The man, a former guerrilla fighter still active in the underground resistance movement against Indonesia's occupation of East Timor, is the first witness to the killings to offer his testimony, at a time when concern over the case is growing in Britain and Australia. This week the Australian government announced that it was re-opening its investigation into the Balibo incident in which two British, two Australian and a New Zealand journalist died while filming Indonesia's covert invasion of East Timor for Australian television.

This month, the Indonesian president, B J Habibie, promised that he would look into the case after a request by the British foreign office minister, Derek Fatchett.

This week, during an interview with The Independent, in an isolated village in East Timor, the witness said that he welcomed the British initiative and would give whatever help he could to an inquiry.

"I am willing to give testimony on these matters and ready to speak to them if they give me a guarantee for my security," said the 40-year-old man, who has been arrested several times in the past and can only be identified by his guerrilla code name, Torrado.

"I am very glad [that the matter has been raised] because if you want to solve the East Timor problem, you have to start in 1975 when they started killing journalists, it was the first sign that they had no respect for civilians."

Malcolm Rennie of Glasgow, and his cameraman Brian Peters from Bristol, who worked for Australia's Channel 9 television, were with three colleagues from another station, in the small East Timorese village of Balibo when the Indonesian attack began in the early hours of 16 October 1975.

The village is close to the border with Indonesian West Timor and its only other occupants were some 100 militia men of Fretilin, the political party which is still fighting for an independent East Timor.
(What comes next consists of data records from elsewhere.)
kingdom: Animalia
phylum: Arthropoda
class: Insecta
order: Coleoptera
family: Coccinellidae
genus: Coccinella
Among them was Torrado, then 17-years-old.

"When the journalists came to us in Balibo we were very happy because they would publicise our fight all over the world," he said.
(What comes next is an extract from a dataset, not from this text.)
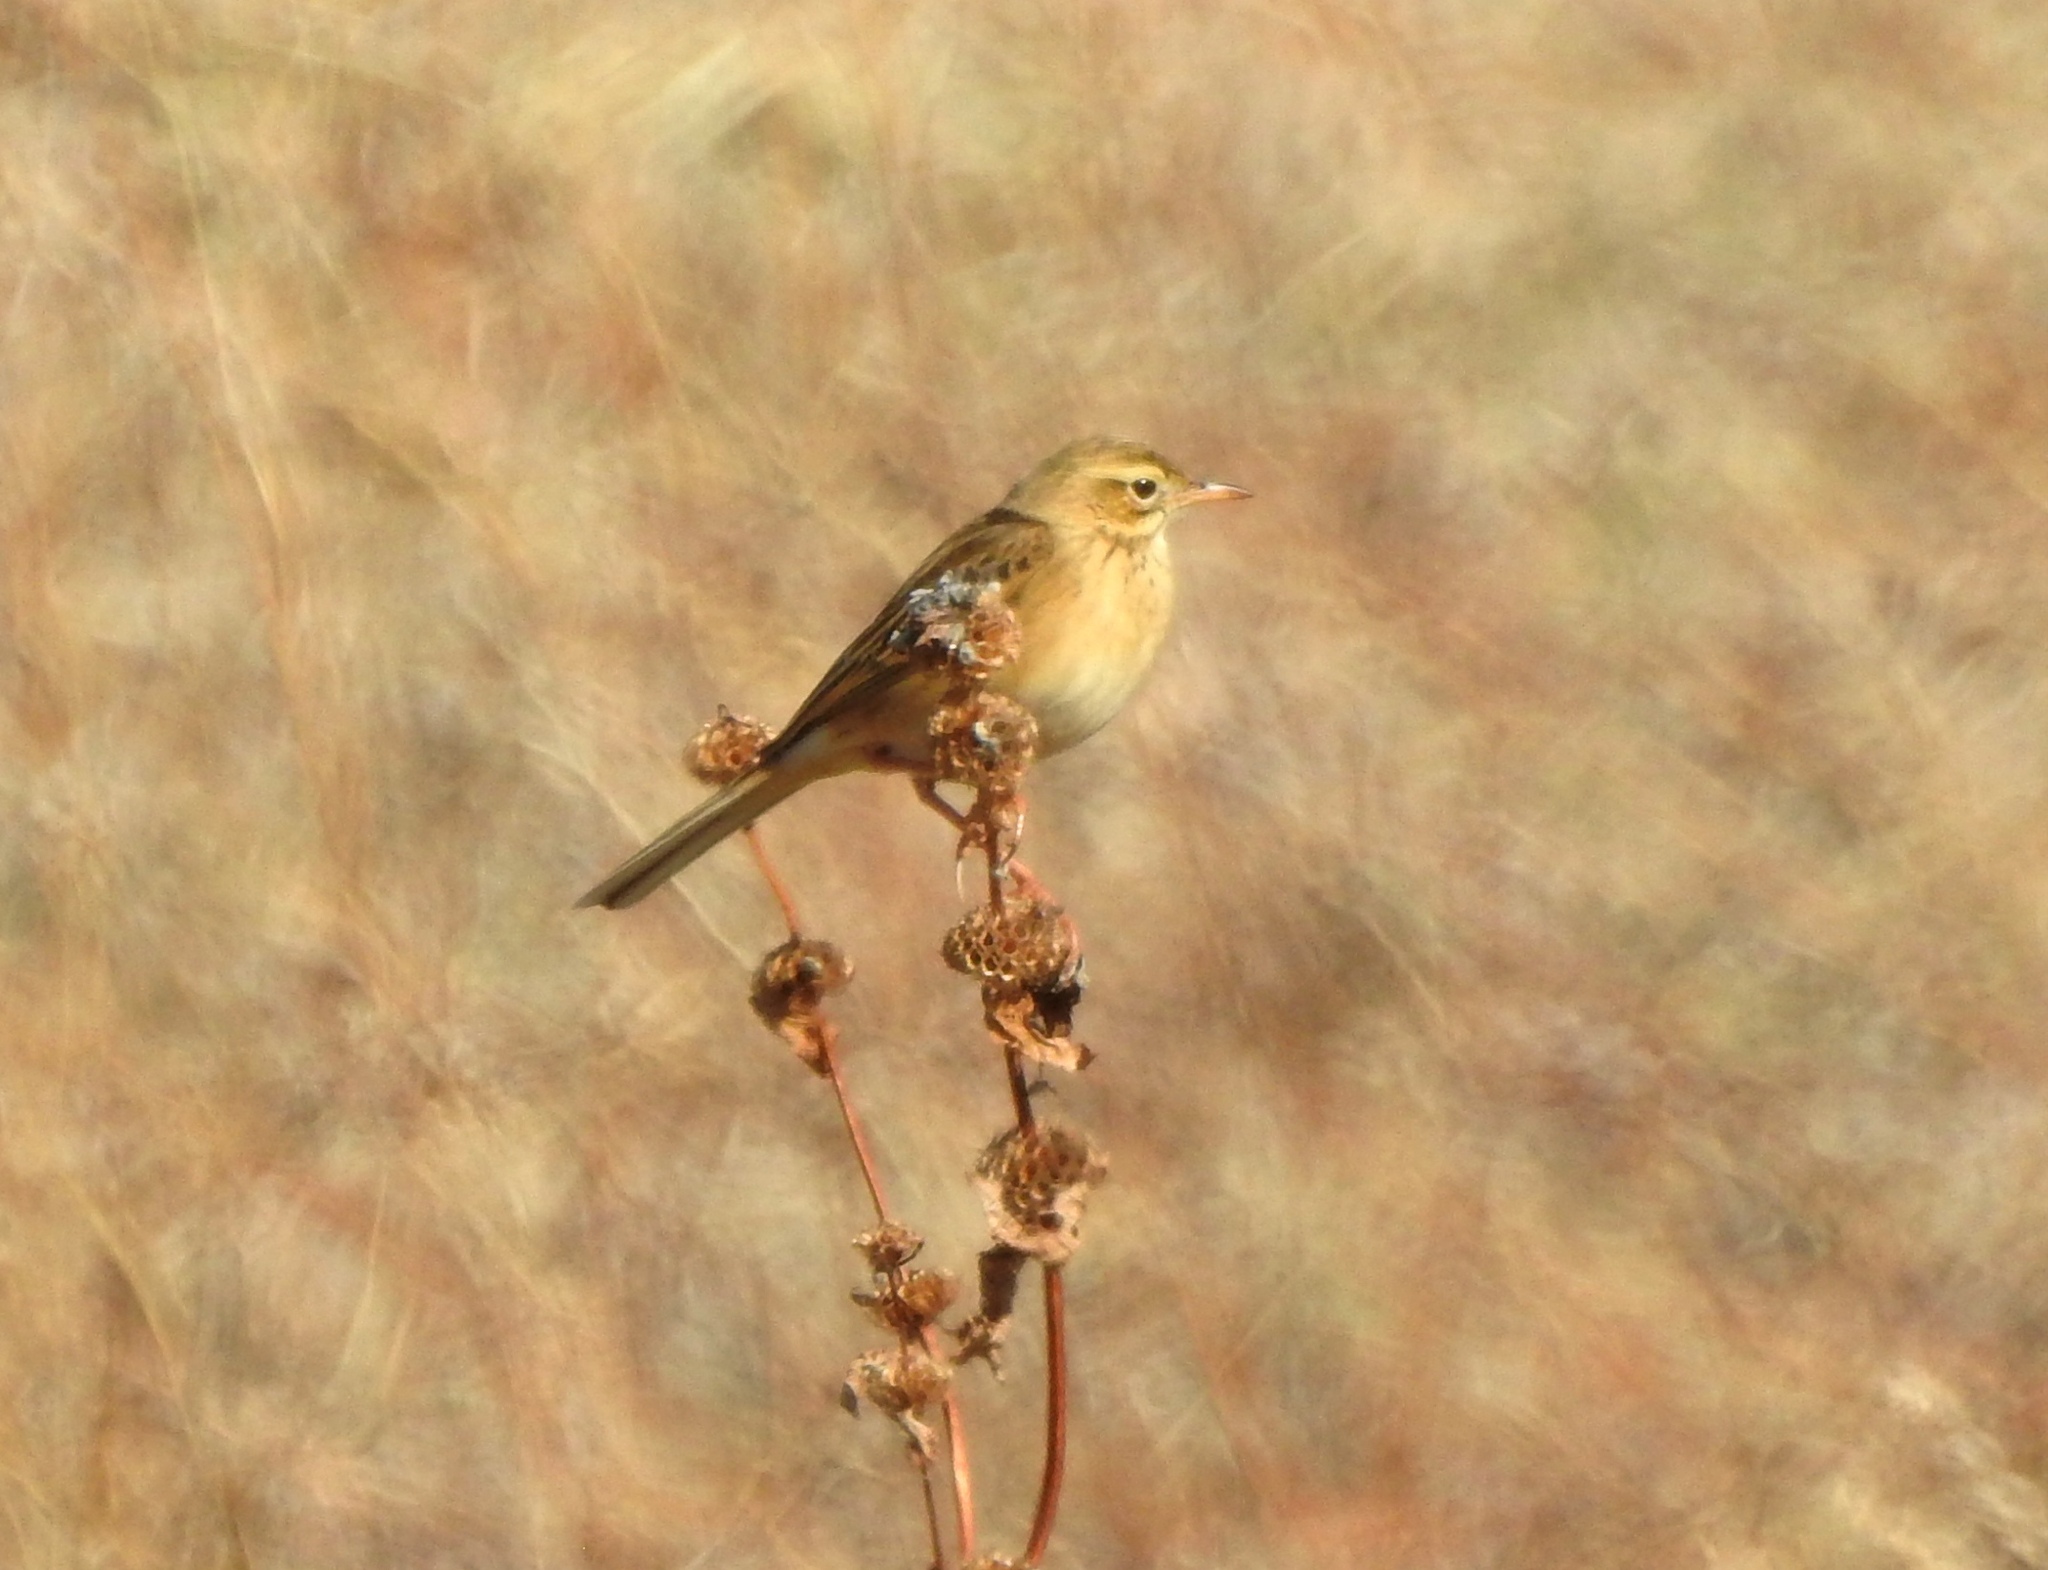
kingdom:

When Indonesian ships off the coast began bombarding the town at 4am, Torrado was with four of his comrades in an old Portuguese fort looking down.

The journalists were occupying a deserted restaurant clearly visible from the walls of the fort, about 200-metres away.

"The troops entered at 6 o'clock and there was fighting until about 9 o'clock," said Torrado. "At 7, two of them appeared at the castle and took our picture. They also filmed the incoming Indonesian soldiers in three directions. By 9, all our friends had fled away and the five us stayed in the fort.

"The soldiers who came from the direction of Maliana [a town inland of Balibo] saw the journalists and dragged them out and we could see from the castle, three of them ... They were shouting, `Australian! Australian! No Fretilin! No Fretilin!' They didn't have weapons because they were independent [of either side]. They were taken out and they didn't resist, and then on the street, maybe they were stabbed. I couldn't tell on what part of the body, but they fell ... We were afraid, we said, `Our independent journalists have been killed,' and it couldn't be worse for us. Then we fled away."

Torrado's four other companions, the last Fretilin militia men to leave Balibo, have all since died or been killed in fighting. But two other eye-witnesses have recently come forward with accounts which corroborate Torrado's claim that the five journalists were murdered in cold blood.

One of them, an East Timorese man named Orlando Guterres, told Australian television last week that the murder of the men was directly ordered by a young Indonesian commando officer who is now a minister. The Indonesian government has always insisted that the five men died accidentally during cross-fire between rival East Timorese groups, and a report commissioned by the Australian government concluded in 1996 that they were killed "in the heat of battle".